Caching strategy for D8 toolbar

+++ b/core/modules/toolbar/toolbar.css
@@ -127,3 +127,10 @@ body.toolbar-drawer {
+/**
+ * @todo Hide or show submenus based on some logic (e.g., hover)
+ */
+#toolbar-menu ul {
+  display: none;
+}
+++ b/core/modules/toolbar/toolbar.js
@@ -35,6 +35,13 @@ Drupal.toolbar.init = function() {
+  // Add subtrees.
+  if (Drupal.toolbar.subtrees) {
+    for (var id in Drupal.toolbar.subtrees) {
+      $('#toolbar-link-' + id).after(Drupal.toolbar.subtrees[id]);
+    }
+  }
+

The reason this patch has no visual impact to the current toolbar is because of this. The JSONP that's returned is a rendered subtree of each top-level link. For no-js users, this means the toolbar is just the same as it is in HEAD. For js users, the code above adds the HTML to its respective place in the DOM, but the CSS above hides it. The @todo indicates we'll want something more useful than that, but that's the job of #1137920: Fix toolbar on small screen sizes and redesign toolbar for desktop. This issue, meanwhile, is focused on addressing the performance/caching concerns only.

Note that the reason the JSON structure is per subtree is to enable further front-end optimizations, like only calling $().after() on demand per top-level link, and not adding lots of stuff to the DOM until the user needs it, which could help with memory/battery usage on phones.

Added update function.

+++ b/core/modules/toolbar/toolbar.module
@@ -60,6 +62,13 @@ function toolbar_menu() {
+  $items['toolbar/subtrees/%'] = array(
+    'page callback' => 'toolbar_subtrees_jsonp',
+    'page arguments' => array(2),
+    'access callback' => '_toolbar_subtrees_access',
+    'access arguments' => array(2),
+    'type' => MENU_CALLBACK,
+  );
   return $items;
 }
 
@@ -77,6 +86,68 @@ function toolbar_toggle_page() {
 }
 
 /**
+ * Access callback: Returns if the user has access to the rendered subtree requested by the hash.
+ *
+ * @see toolbar_menu().
+ */
+function _toolbar_subtrees_access($hash) {
+  return user_access('access toolbar') && ($hash == _toolbar_get_subtree_hash());
+}

What's the cross domain risk? Is this access checking not sufficient?

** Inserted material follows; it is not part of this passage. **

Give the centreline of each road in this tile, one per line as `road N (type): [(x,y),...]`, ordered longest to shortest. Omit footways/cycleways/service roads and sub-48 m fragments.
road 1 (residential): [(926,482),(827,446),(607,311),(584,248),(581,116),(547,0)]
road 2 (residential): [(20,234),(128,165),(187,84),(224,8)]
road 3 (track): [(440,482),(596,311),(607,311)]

Menu name changed from 'management' to 'admin', so here's a fix for that. CNR for bot, but I still want to implement some cache header feedback I got from msonnabaum.

+++ b/core/modules/toolbar/toolbar.module
@@ -77,6 +86,68 @@ function toolbar_toggle_page() {
+  $max_age = 3600 * 24 * 365;
+  drupal_add_http_header('Expires', gmdate(DATE_RFC1123, REQUEST_TIME + $max_age));
+  drupal_add_http_header('Cache-Control', 'private, max-age=' . $max_age);

Actually, turns out these cache headers are fine as-is. And when I look at the net tab in firebug, I get confirmation that the browser does not re-request. It only does when I start an xdebug session (which is what prompted me to think something was wrong), because that causes the cookie to change. In this case, we don't need Vary: Cookie, but drupal_serve_page_from_cache() doesn't allow the Vary header to be removed: something we might want to fix elsewhere, but doesn't really cause a problem here, since under normal operation, the user's cookies don't change often.

I don't think it makes sense to commit this on its own, as all it does is add code to give the browser an expanded toolbar that is display:none. But, leaving it at RTBC to get feedback from catch (and others) on whether this is an approved approach. If it is, I can roll it in to #1137920: Fix toolbar on small screen sizes and redesign toolbar for desktop.

I think duplicate is fine then. Next step is to roll this in to #1137920: Fix toolbar on small screen sizes and redesign toolbar for desktop and code reviews can happen there.

Maybe better yet, moving this to the sandbox queue.

Rebased to #1137920-297: Fix toolbar on small screen sizes and redesign toolbar for desktop. Doesn't work yet, so leaving at "needs work".

Rebased to #1137920-301: Fix toolbar on small screen sizes and redesign toolbar for desktop.

Removed one todo and added another one.